Partial solution to the driver problems

I have made some progress understanding the driver problems.

One key observation is that one can only launch kernels with a limited number of thread blocks without compromising the stability of the machine.

foo<<<M, N>>>(…);

The limitations are: M <= 16 and N <= 256

With M=16 and N=256 I was able to run all my simulations. Although this is not an optimal kernel configuration, at least I get now a performance indication of the double precision hardware.

My tests indicate that increasing the number of thread blocks M increases the probability of the machine locking up. So there seems to be a bug in the thread batching system of the driver.

Please report your experience with the driver instability!

I’ve been running kernels with 12500 blocks, each with 128 threads, so far with no problem on the T10P. (The slower version with 192 stream processors and 1.08 GHz clock.)

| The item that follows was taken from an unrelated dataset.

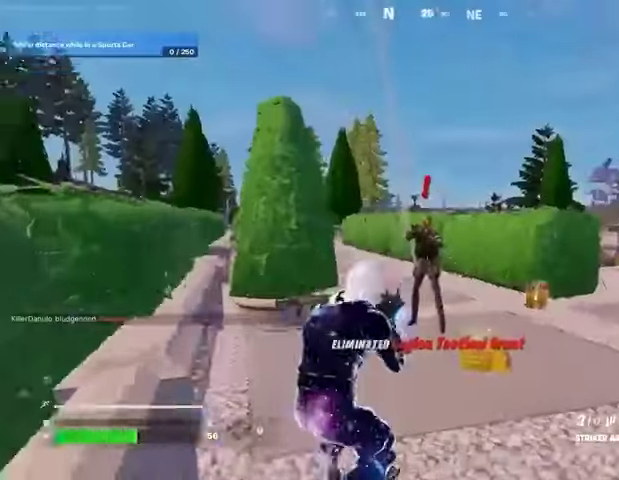
{"buttons": [], "left_stick": "left", "right_stick": "down-left", "events": [[100, "R2", "down"], [167, "R2", "up"], [200, "right_stick", "down-left"], [500, "left_stick", "left"]]}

I have a much more complicated kernel that generates an unspecified launch failure if I compile it with -arch sm_13, but I haven’t had time to track down the cause of that yet. The kernel runs fine if I compile with sm_10. So far no system lockups yet.

(RHEL5, 64-bit Linux)

Thank you for your reply!

Since I am primarily testing double precision algorithms I have to use the -arch sm_13 option. I even rewrote some of my kernels to fit the foo<<<M, N>>>(…); pattern. The driver instability occurs when one launches hundreds or thousands of these kernels during the execution of the algorithm. Launching only a few kernels does not cause problems most of the time.

It seems that you have the same hardware. Can you test some of the CUDA SDK samples? (alignedTypes, particles should crash the machine.)

It’s possible that this could be a problem with your specific board, or of an insufficient power supply. Can you try the board in another machine with a beefier PSU?


I’ve had similar problems with my D10P using -sm_13 and kernels using doubles. I was not able to run reliably with grids larger than <<<32,16>>> (my kernel uses a lot of registers). I filed a bug with Nvidia; they reproduced the bug using my code and said that the next driver to be released after 177.11 will fix my problem. Let’s wait and hope :)

The board is stable with much larger grids when using floats instead of doubles. With -sm_11 or -sm_13, I can get up to <<<32,64>>> which is where I expect optimal performance based on register usage.

I even installed an additional power supply, delivering 250W exclusively to the Tesla board. I did some stress testing and ran my simulation for 30 minutes and everything worked fine. So the system seems to be ok.

But the stable kernel configurations are not really deterministic. After some small change to the algorithm even the limited kernel configuration from above is not stable any more.

Since I cannot get any of my simulations working in a reliable way, I suspect there is a hardware problem with the board.

I am getting now a replacement board from Nvidia.


Could you try the alignedTypes sample from the CUDA SDK 2.0b and see if it looks up your system?

In any case I have now requested a replacement board from Nvidia.

I just ran alignedTypes twice and it runs. It reports “TEST FAILED” for all of the subtests, with a copy throughput of around 8.6 GB/s.